Arina Óbuj Sobre la autora
Traducción: Florencia García Brunelli
Sonia tenía su propia unidad monetaria: el frasco de arándanos.
Eso lo supe en el bazar contiguo a la estación, donde nos quedamos mirando embelesadas unos aros artesanales de caracol.
—¿Cuánto cuestan? —preguntó Sonia.
La artesana dijo el precio.
—Significa cuatro frascos de arándanos —dijo de repente Sonia, pensativa y meneando la cabeza-. No, es caro.
*
Sonia pasó todo el verano en la dacha. Juntaba arándanos y los vendía en el camino. Se levantaba al amanecer, se apresuraba hacia el bosque temblando del frío matinal, se arrastraba por la hierba cubierta de rocío, arrancaba con cuidado las bayas para no estrujarlas, recogía un balde lleno hasta el tope, iba hacia el camino y allí los repartía en frascos.

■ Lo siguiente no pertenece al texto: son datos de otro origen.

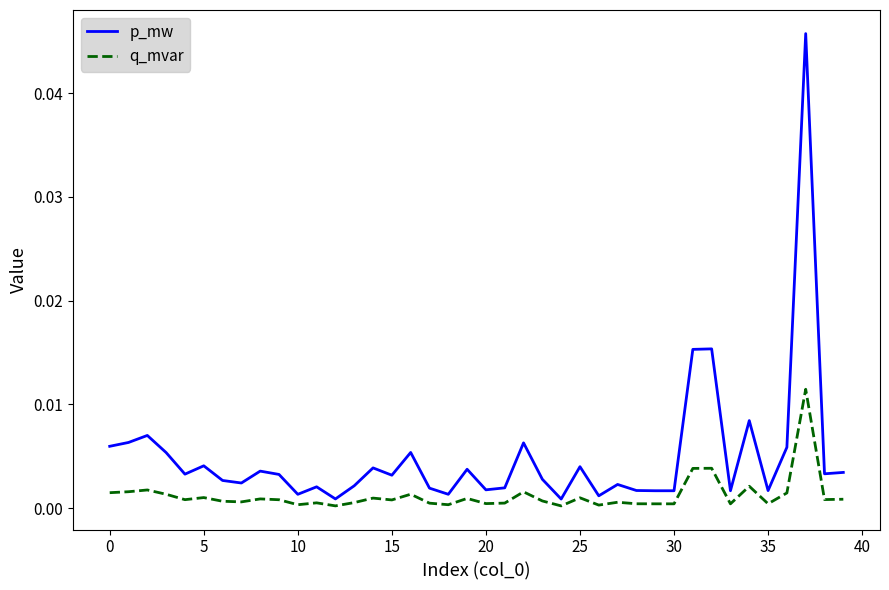

Which series has the largest total across all categories?

p_mw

…Y aquí está Sonia, sentada ya en una elegante sillita de mimbre, con flores silvestres y una canasta de bayas en las manos, con la cabeza ligeramente vuelta hacia un lado. Un sombrero blanco con alas de encaje, un collar de cuentas de coral, un vestido floreado, como en los cuadros pastorales. A Sonia le encantaba pintar autorretratos.
—Qué cuello largo, Sonia, ¿sos Modigliani? —le preguntaba habitualmente su maestro de pintura-. Pero carácter y ánimo no faltan, por supuesto. ¿Quiere decir que pasaste bien el verano, descansaste?
Sonia responde con una sonrisa y, con timidez, inclina la cabeza hacia un lado. O tal vez no con timidez, sino, por el contrario, con orgullo, como diciendo “No, no soy Modigliani, sino Sonia, miren”. Y todos miran con atención el retrato y a Sonia. Los comparan. El cuello, ciertamente, es largo — tanto en el retrato como en la vida real. Es decir, Modigliani y Jeanne Hébuterne en un mismo rostro. El de Sonia.
Y yo imagino cómo esta Sonia con cuello a la Modigliani, tras repartir los arándanos en los frascos y sentarse en el balde dado vuelta (y no en una elegante sillita de mimbre), observa los automóviles que pasan a toda prisa por el camino polvoriento — ¿se detendrán, no se detendrán?, ¿comprarán, no comprarán? Y así cada día de este interminable, largo, verano…
Mientras tanto, la gente se acerca, mira los arándanos, piensa, pregunta el precio y la mayoría de las veces no compra.
Y las pinturas, dicho sea de paso, otra vez aumentaron, y todavía hay que pagar los cursos optativos de la universidad… Y Sonia contaba mucho con esos arándanos…
—¿Cuánto cuestan?
Sonia cae en la cuenta y mira a los compradores con esperanza.
Los arándanos de la abuelita eran mejores. ¿No podías detenerte allí? —dice descontenta la mujer.
El hombre responde que son los mismos arándanos, como diciendo: “¿Qué diferencia hay?”.
—¿Los compramos y después los tiramos?
Tras esta frase, Sonia pierde la esperanza en la pareja. La mujer tiene calor, muy probablemente la irrite su acompañante, y los arándanos de Sonia son tan solo una excusa para manifestar irritación.
—De acuerdo —acepta el hombre-. Más adelante venderán más. Vamos.
Las puertas del auto se cierran de un golpe, se enciende el motor, de debajo de las ruedas sale un polvo caliente. Sonia salva los arándanos cubriéndolos con su gorro de pescador (y no con su sombrero con alas de encaje).
Se fueron. Silencio. Sonia se pone el gorro de pescador. Oigo su suspiro.
Es el mismo suspiro que lanzó ante el puesto de los aritos.
En ese suspiro no había tristeza.
Simplemente los aritos no costaban cuatro frascos de arándanos.